54. In the present case verbal altercation took place between the mother and son where the son tried to stop his mother from leaving the village with Pappu @ Phool Singh. The place of verbal altercation is at the outskirts of the village, the appellant was not armed with any weapon nor was waiting for his mother with a heavy stone in his hands to assault her. There was no mens rea or premeditation to commit the crime. But for the coincidence of meeting the mother and seeing her in the company of Pappu @ Phool Singh that the son (appellant) got infuriated, tried to stop his mother, she refused to accept his request, the son lost balance of his mind and in the fit of rage he pushed his mother to the ground and picked up a stone lying there and threw it on his mother. In the light of the above, we are of the view that the case in hand clearly falls within the exception as noted herein above.
55. The next question for determination would be as to whether the offence would fall under Part-1 or Part-2 of Section 304 I.P.C. Considering the fact that the stone was heavy and it was thrown on the head of the deceased and in normal course would have caused such bodily injury likely to cause death, we are of the view that the offence would fall under Part-1 of Section 304 I.P.C.

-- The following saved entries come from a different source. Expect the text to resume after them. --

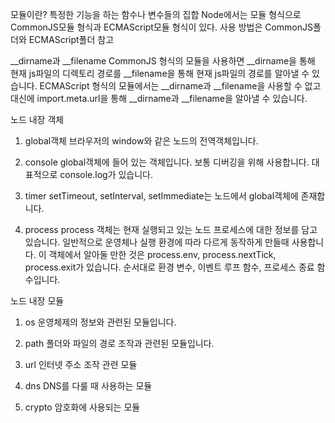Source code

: 모듈이란?
특정한 기능을 하는 함수나 변수들의 집합
Node에서는 모듈 형식으로 CommonJS모듈 형식과 ECMAScript모듈 형식이 있다.
사용 방법은 CommonJS폴더와 ECMAScript폴더 참고

__dirname과 __filename
CommonJS 형식의 모듈을 사용하면 __dirname을 통해 현재 js파일의 디렉토리 경로를 __filename을 통해 현재 js파일의 경로를 알아낼 수 있습니다.
ECMAScript 형식의 모듈에서는 __dirname과 __filename을 사용할 수 없고 대신에 import.meta.url을 통해 __dirname과 __filename을 알아낼 수 있습니다.

노드 내장 객체

1. global객체
브라우저의 window와 같은 노드의 전역객체입니다. 

2. console
global객체에 들어 있는 객체입니다.
보통 디버깅을 위해 사용합니다.
대표적으로 console.log가 있습니다.

3. timer
setTimeout, setInterval, setImmediate는 노드에서 global객체에 존재합니다.

4. process
process 객체는 현재 실행되고 있는 노드 프로세스에 대한 정보를 담고 있습니다.
일반적으로 운영체나 실행 환경에 따라 다르게 동작하게 만들때 사용합니다.
이 객체에서 알아둘 만한 것은 process.env, process.nextTick, process.exit가 있습니다.
순서대로 환경 변수, 이벤트 루프 함수, 프로세스 종료 함수입니다.

노드 내장 모듈
1. os
운영체제의 정보와 관련된 모듈입니다.

2. path
폴더와 파일의 경로 조작과 관련된 모듈입니다.

3. url
인터넷 주소 조작 관련 모듈

4. dns
DNS를 다룰 때 사용하는 모듈

5. crypto
암호화에 사용되는 모듈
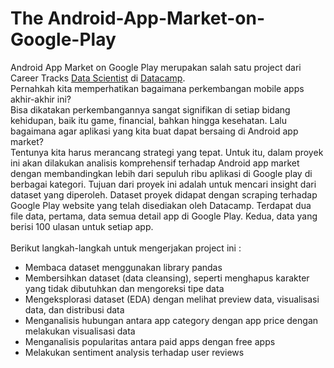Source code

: # The Android-App-Market-on-Google-Play
Android App Market on Google Play merupakan salah satu project dari Career Tracks <a href="https://app.datacamp.com/learn/career-tracks/data-scientist-with-python?version=5" target="_blank">Data Scientist</a> di <a href="https://app.datacamp.com/learn" target="_blank">Datacamp</a>. <br/>
Pernahkah kita memperhatikan bagaimana perkembangan mobile apps akhir-akhir ini? <br/> Bisa dikatakan perkembangannya sangat signifikan di setiap bidang kehidupan, baik itu game, financial, bahkan hingga kesehatan. Lalu bagaimana agar aplikasi yang kita buat dapat bersaing di Android app market? <br/> Tentunya kita harus merancang strategi yang tepat. Untuk itu, dalam proyek ini akan dilakukan analisis komprehensif terhadap Android app market dengan membandingkan lebih dari sepuluh ribu aplikasi di Google play di berbagai kategori. Tujuan dari proyek ini adalah untuk mencari insight dari dataset yang diperoleh. Dataset proyek didapat dengan scraping terhadap Google Play website yang telah disediakan oleh Datacamp. Terdapat dua file data, pertama, data semua detail app di Google Play. Kedua, data yang berisi 100 ulasan untuk setiap app. <br/><br/>
Berikut langkah-langkah untuk mengerjakan project ini :
*	Membaca dataset menggunakan library pandas
*	Membersihkan dataset (data cleansing), seperti menghapus karakter yang tidak dibutuhkan dan mengoreksi tipe data
*	Mengeksplorasi dataset (EDA) dengan melihat preview data, visualisasi data, dan distribusi data
*	Menganalisis hubungan antara app category dengan app price dengan melakukan visualisasi data
*	Menganalisis popularitas antara paid apps dengan free apps
*	Melakukan sentiment analysis terhadap user reviews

56. Accordingly, we hold that the appellant-Anek Singh was guilty of culpable homicide not amounting to murder punishable under Section 304 Part-1 I.P.C. The conviction and sentence recorded by the trial court under Section 302 I.P.C. is set aside. We accordingly convict him under Section 304 Part-1 I.P.C.
57. Considering the facts and circumstances of the case, we award punishment of 10 years rigorous imprisonment alongwith fine of Rs.5000/- to the accused-appellant. In case of default in deposit of fine of Rs. 5,000/-, the appellant shall further undergo six months rigorous imprisonment. The appellant is in jail. He shall serve out the sentence so awarded if not already completed and shall thereafter be released.
58. The criminal appeal is accordingly partly allowed.